Exercise instructions: Looking at the records below, please work out how many lines contain the word "dialout" and give the number alone.

Dataset records:
-----
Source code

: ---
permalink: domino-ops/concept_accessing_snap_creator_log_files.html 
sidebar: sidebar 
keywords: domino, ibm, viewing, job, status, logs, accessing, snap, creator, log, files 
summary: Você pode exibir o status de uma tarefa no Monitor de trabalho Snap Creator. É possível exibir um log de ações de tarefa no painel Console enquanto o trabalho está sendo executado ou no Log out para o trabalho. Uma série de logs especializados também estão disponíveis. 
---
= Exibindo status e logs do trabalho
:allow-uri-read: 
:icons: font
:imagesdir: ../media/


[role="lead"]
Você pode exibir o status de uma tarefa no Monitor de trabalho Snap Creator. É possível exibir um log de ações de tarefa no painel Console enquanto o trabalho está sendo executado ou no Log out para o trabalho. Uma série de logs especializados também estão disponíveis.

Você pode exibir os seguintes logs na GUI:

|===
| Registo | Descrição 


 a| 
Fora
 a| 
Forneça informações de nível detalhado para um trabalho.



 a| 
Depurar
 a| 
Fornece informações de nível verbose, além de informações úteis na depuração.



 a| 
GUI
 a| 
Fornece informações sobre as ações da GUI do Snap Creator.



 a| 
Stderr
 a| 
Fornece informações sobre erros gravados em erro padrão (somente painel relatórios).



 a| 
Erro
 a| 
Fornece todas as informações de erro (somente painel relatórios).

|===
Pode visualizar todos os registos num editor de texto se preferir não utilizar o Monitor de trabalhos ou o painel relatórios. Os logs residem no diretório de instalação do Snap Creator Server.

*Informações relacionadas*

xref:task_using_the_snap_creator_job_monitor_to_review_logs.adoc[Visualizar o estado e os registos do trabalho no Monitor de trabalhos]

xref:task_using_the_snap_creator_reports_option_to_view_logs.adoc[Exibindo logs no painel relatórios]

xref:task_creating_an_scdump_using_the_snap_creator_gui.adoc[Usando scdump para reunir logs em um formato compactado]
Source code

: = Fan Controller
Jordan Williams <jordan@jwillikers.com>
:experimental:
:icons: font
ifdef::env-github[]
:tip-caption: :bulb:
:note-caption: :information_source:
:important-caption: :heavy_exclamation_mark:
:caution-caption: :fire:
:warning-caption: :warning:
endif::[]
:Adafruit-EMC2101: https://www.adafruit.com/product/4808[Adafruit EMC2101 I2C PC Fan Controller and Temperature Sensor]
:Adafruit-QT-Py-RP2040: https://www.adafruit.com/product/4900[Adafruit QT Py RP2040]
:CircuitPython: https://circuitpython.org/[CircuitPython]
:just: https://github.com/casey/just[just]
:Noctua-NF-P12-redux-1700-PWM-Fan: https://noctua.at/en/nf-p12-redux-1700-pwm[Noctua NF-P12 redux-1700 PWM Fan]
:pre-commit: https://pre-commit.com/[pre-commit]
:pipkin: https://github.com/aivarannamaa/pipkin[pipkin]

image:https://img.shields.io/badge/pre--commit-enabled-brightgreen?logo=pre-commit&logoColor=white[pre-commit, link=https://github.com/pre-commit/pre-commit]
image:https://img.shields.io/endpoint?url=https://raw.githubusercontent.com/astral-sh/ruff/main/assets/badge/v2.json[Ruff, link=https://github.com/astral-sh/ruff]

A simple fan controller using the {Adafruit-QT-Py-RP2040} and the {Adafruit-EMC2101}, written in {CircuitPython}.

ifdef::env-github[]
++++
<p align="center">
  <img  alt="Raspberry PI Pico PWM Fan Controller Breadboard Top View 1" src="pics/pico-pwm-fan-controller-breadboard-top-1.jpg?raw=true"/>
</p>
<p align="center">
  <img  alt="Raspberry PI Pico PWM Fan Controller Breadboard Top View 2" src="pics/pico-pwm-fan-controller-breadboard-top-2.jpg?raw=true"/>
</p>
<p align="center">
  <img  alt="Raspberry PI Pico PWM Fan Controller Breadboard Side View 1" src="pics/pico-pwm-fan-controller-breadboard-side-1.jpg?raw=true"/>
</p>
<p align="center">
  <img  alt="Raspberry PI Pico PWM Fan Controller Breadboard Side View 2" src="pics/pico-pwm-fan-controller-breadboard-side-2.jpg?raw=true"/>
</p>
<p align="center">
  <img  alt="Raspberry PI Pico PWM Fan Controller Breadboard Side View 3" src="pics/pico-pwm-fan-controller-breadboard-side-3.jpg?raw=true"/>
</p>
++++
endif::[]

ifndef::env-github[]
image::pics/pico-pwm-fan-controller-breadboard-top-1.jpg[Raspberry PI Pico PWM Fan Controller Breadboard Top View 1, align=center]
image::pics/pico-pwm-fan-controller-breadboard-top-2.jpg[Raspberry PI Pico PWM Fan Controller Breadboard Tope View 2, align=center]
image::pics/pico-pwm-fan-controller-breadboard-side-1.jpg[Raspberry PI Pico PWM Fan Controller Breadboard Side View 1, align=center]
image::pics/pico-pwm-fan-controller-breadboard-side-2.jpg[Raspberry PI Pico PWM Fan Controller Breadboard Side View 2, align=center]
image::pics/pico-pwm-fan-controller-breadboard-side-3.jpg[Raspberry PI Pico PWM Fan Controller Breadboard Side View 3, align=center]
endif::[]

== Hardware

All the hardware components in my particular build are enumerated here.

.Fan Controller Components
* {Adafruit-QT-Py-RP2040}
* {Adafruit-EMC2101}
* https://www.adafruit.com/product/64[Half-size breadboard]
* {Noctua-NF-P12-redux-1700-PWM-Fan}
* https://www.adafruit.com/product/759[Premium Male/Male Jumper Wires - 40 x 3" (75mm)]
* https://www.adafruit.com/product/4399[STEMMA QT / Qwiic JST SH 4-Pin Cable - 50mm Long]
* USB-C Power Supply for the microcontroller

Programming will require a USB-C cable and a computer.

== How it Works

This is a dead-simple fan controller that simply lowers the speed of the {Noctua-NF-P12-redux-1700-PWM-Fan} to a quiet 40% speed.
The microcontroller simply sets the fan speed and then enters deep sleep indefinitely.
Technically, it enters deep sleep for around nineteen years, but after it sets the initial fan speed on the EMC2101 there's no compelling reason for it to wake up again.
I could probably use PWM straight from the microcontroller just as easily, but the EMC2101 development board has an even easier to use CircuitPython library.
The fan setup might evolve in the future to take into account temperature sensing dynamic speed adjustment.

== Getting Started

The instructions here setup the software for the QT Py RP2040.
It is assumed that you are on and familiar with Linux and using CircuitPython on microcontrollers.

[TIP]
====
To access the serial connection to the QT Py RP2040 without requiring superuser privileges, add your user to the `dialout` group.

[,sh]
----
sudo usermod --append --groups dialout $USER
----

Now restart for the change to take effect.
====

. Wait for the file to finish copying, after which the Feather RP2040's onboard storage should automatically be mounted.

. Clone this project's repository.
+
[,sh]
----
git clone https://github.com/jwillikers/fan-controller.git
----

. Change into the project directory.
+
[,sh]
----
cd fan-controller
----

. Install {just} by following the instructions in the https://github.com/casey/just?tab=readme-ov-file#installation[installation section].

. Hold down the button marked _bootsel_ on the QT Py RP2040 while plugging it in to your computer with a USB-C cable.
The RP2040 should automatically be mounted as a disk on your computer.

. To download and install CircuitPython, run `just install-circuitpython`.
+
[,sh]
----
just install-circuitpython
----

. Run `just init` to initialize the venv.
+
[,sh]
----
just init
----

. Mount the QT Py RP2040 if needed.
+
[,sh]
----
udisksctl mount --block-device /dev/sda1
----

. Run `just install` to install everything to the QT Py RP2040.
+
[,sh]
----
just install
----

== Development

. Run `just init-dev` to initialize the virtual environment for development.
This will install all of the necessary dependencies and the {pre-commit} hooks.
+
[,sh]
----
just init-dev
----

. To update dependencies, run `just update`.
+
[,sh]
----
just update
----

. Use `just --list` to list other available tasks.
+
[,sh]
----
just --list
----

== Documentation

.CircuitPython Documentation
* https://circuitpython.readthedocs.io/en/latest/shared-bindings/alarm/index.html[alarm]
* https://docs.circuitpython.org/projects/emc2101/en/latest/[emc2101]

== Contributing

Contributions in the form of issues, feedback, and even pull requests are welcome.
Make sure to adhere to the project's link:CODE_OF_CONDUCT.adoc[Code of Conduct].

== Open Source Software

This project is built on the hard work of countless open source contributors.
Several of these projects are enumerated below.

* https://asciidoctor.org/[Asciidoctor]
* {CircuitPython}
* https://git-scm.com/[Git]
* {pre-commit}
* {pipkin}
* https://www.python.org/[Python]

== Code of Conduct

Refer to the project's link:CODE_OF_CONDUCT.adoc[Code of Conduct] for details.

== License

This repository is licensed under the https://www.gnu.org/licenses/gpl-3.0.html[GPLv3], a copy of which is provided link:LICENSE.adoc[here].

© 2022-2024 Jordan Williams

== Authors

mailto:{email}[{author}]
-----
Output below: 2